How much are Type 2 EV charging cables?
Smart Home Charge offers cables from £179 but cable length can vary, and you can choose different styles and features.
How long can a Type 2 EV charging cable be?
You can get different length cable for EV charging cables ranging from 2.5m to well over 10m.
When it comes to charging cable length, it is important to think about where your electric vehicle is going to be parked in relation to the charge point. When connected to a charge point and vehicle, your EV cable should trail along the floor and not be dangling above the ground or “taught”.
You don't want people or pets tripping over EV cables and neither do you want your new EV cable damaging your car.
Smart Home Charge offers cables in a choice of 5 metres or 10 metres with free UK delivery.

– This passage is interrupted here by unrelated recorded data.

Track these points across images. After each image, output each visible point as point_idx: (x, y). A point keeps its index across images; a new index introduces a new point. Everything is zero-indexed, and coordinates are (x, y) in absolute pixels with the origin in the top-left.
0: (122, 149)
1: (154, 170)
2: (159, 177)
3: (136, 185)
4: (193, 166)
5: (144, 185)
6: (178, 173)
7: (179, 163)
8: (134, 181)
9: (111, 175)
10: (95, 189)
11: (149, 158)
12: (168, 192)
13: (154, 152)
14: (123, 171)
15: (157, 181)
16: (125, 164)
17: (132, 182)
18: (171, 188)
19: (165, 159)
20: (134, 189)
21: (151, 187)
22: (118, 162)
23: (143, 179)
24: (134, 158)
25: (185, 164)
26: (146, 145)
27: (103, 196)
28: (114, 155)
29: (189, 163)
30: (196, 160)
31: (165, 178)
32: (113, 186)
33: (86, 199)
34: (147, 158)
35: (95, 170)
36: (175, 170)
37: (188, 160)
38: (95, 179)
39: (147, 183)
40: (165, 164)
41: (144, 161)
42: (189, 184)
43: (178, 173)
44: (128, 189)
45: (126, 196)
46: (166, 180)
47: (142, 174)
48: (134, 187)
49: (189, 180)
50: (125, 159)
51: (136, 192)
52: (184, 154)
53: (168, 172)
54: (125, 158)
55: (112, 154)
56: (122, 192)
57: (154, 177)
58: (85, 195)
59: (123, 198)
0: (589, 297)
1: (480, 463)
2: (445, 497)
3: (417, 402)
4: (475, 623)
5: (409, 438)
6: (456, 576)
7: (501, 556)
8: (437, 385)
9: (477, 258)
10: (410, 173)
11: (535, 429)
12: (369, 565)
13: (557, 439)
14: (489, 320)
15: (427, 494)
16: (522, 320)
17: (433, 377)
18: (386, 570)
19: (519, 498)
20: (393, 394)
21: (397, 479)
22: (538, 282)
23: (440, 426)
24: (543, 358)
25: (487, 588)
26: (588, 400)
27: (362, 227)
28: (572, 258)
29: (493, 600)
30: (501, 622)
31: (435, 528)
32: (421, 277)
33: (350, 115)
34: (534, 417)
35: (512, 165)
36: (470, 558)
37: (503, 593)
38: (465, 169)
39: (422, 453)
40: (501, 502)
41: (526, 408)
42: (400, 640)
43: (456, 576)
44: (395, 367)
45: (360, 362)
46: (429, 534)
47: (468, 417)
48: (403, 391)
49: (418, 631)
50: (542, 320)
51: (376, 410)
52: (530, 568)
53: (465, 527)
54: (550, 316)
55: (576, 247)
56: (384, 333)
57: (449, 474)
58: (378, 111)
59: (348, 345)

How do I choose a charging cable?
Like clothes, charging cables have a cost per use that is higher or lower depending on the quality of materials it is built from.
While there are cheap charging cables out there, we recommend that you do not sacrifice build quality to save a few quid. Cheaply made EV cables are not only more likely to break quicker but they can also charge at a slower rate due to the power limit being lowered to save costs.
Well-built EV cables are also more likely to withstand the knocks and bumps of life such as being dropped from a height or the accidental running over by your vehicle.
The best way to know if a cable is of good quality is by holding the connector part of the cable. Does it feel brittle and cheap? Does it make any creaking noises when you squeeze it? Are the ends of the cable properly secured to the charging gun? These are all questions to think about before purchasing a cable or choosing to keep the one you have brought online.
Available in different lengths, as well as coiled options for easier storage, our charging cables are well made and built in the UK.
Browse our charging cables
Can I charge my EV for free?
Some supermarkets allow you to use an EV charging station for free, which is great for upping your range while your vehicle is parked up during shopping anyway. A lot of supermarkets and are on board with the electric car movement, and will have a list on their website indicating where you can charge your electric vehicle while you shop.
Is Pod Point charging free at Tesco?
To use Tesco electric charging devices, the user must download PodPoint smartphone apps or use PodPoint web sites. 7kW charging power is provided free during your visit to the Shop. Not all PodPoints are free to use, however there are no subscription or connection fees for charging your electric car.
Are Pod Points free to use?
Charging your electric vehicle at a Pod Point charging points depends on the individual shop or company. There is Type 1 and Type 2 compatibility, as well as AC and DC charging. You can find Pod Points at Heathrow, Tesco, Center Parcs, Sainsbury's, Lidl, Gatwick, McDonalds, David Lloyd Clubs, Chester Zoo, Premier Inn and more.